I've just heard that Lee Sexton, the great old time banjo player, has passed away. I was just thinking about him yesterday, because after reading the NY Times article about the Ozarks I realuzed that of all the members of the older generation I used to play with, Lee was the only one left. I'm attaching a song we did at Port Townsend with Paul David Smith on fiddle. In addition to being a powerful banjo player, Lee was also a fine old time fiddler, although he didn't play much in later years. Here's a YouTube clip of "Old Joe Clark" with his late son Phil on banjo and me trying to keep up on guitar: youtu.be/dowbTQAz2LU
Thought you all might enjoy this video, which actually appeared on CMT about 30 years ago. In addition to Lee, it also features Marion Sumner, "The Fiddle King of the South." He and Lee played together for many years, and both are featured in John Cohen's recording "Mounrain Music of Kentucky." youtu.be/pwJbfL7VTfY
Thanks Doug. Really enjoyed that. Didn't know Woah Mule was written by Roy Acuff. I just wanna know, is this like an old time compliment?; Your face is like a coffee pot, Your nose is like a spout, Your mouth is like a fireplace, With all the ashes out.
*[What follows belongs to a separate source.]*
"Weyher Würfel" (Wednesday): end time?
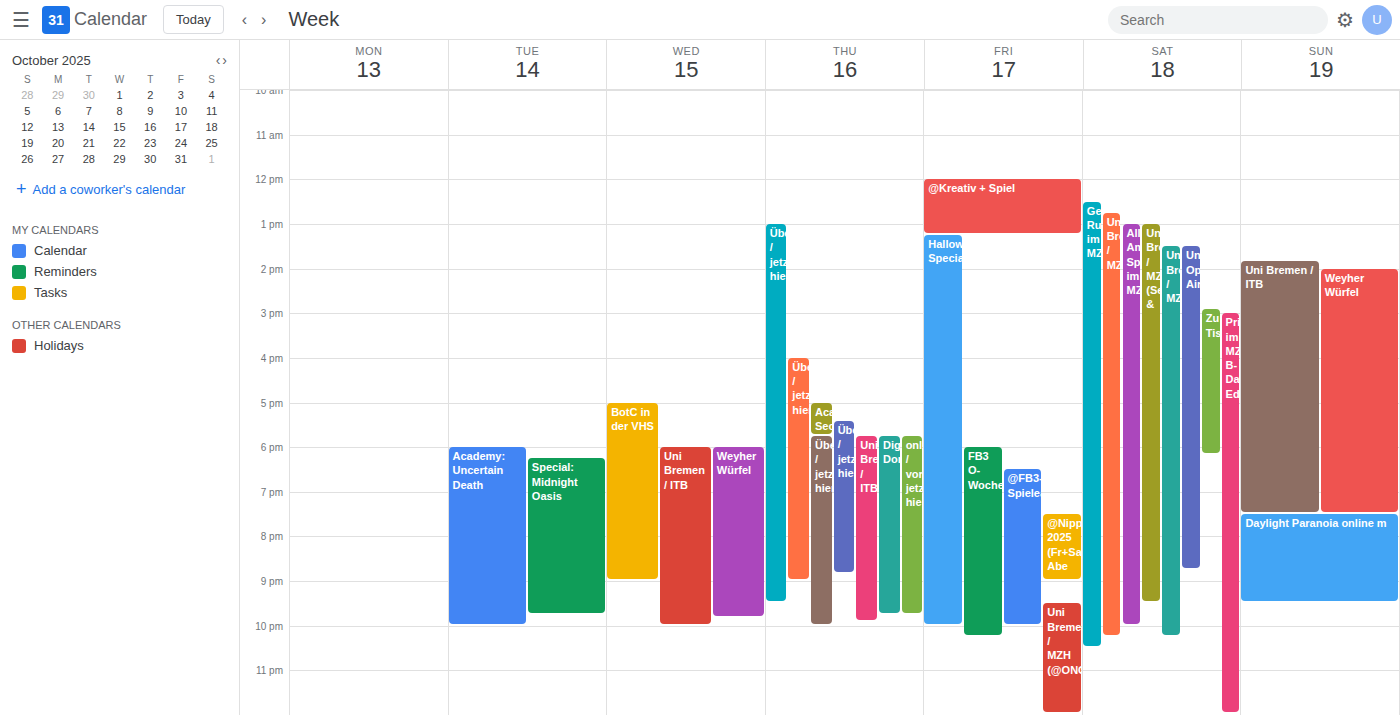
9:50 PMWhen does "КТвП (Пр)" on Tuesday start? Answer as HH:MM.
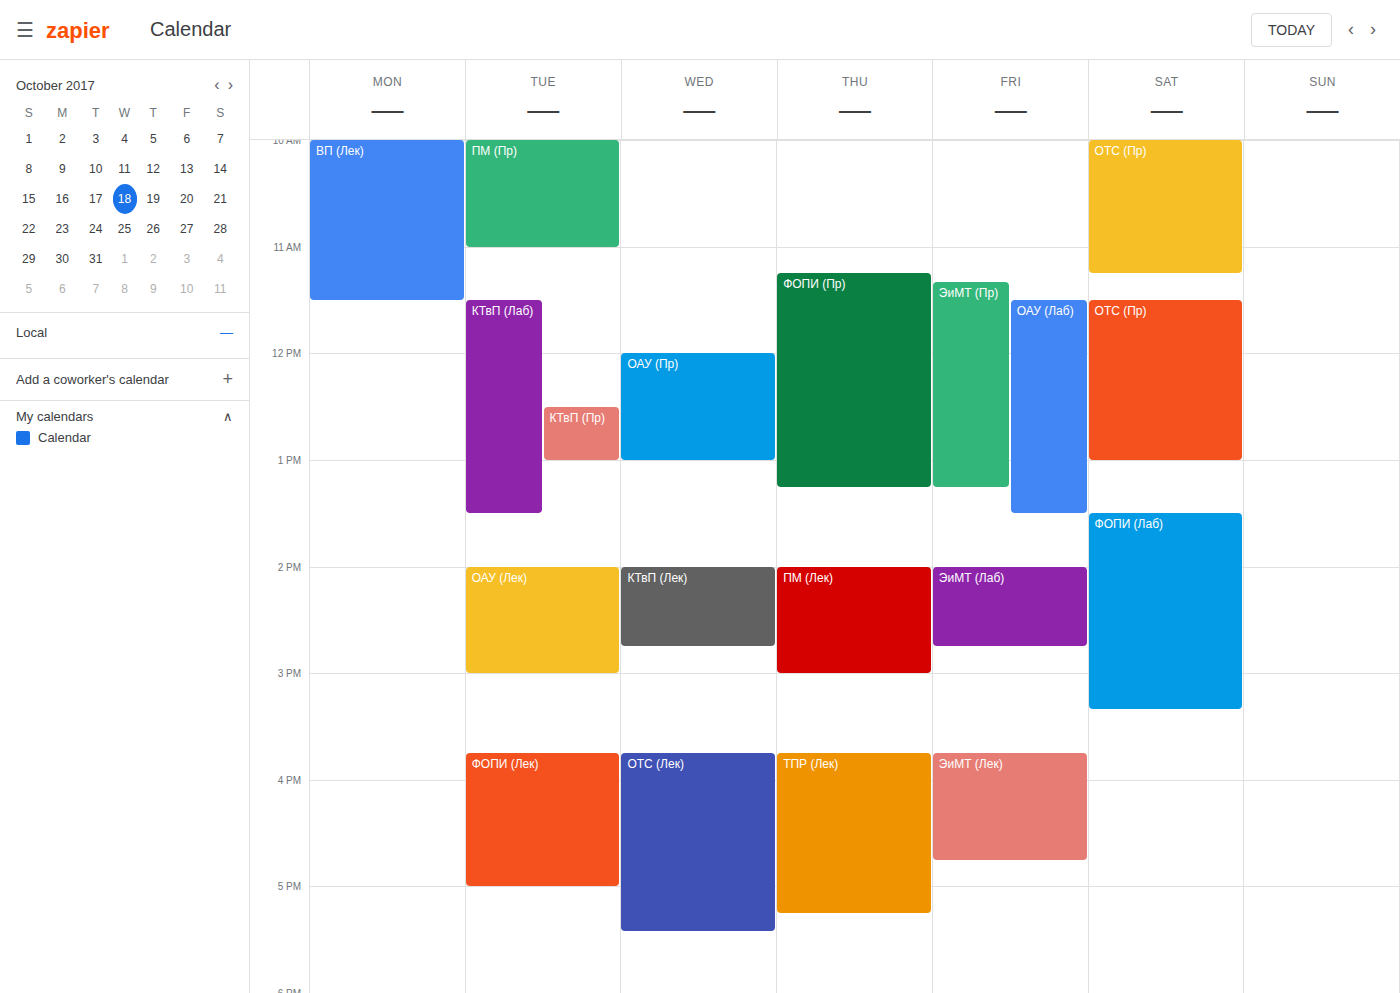
12:30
Indianajones - I don't think Roy Acuff wrote "Whoa Mule." It was recorded in 1924 by Riley Puckett youtu.be/SCV_CeoI1RQ as well as by Roba Stanley. There were other early recordings by the Hillbillies, Bill Chitwood, and Chubby Parker, all of which are on YouTube. I think this song is related to the "Liza Jane" family, and probably has minstrel show origins. The verse you mentioned is a humorous "floater," but I don't think I've ever heard it in this song.
farmerjones - Glad you enjoyed the video. Herbie did a good job getting the pieces to fit together. I especially like the part where the mule is "dancing" (although slowly) to the tune! One verse people sometimes have trouble with is: "Jaybird died of the whooping cough, bluebird died of the colic. 'Long come a toad frog, fiddle on his back Goin' to the frolic."
I hope I'm not violating some etiquette here and derailing the thread - Lee Sexton, may he rest in peace - but I had to search for the word 'muley' which is an archaic word meaning missing something, most likely horns, as is the probably case of this cow the Dillards are referencing. Now, if a cow was missing the horns it would take a long time to fly between them. More likely to get the whooping cough I'd say.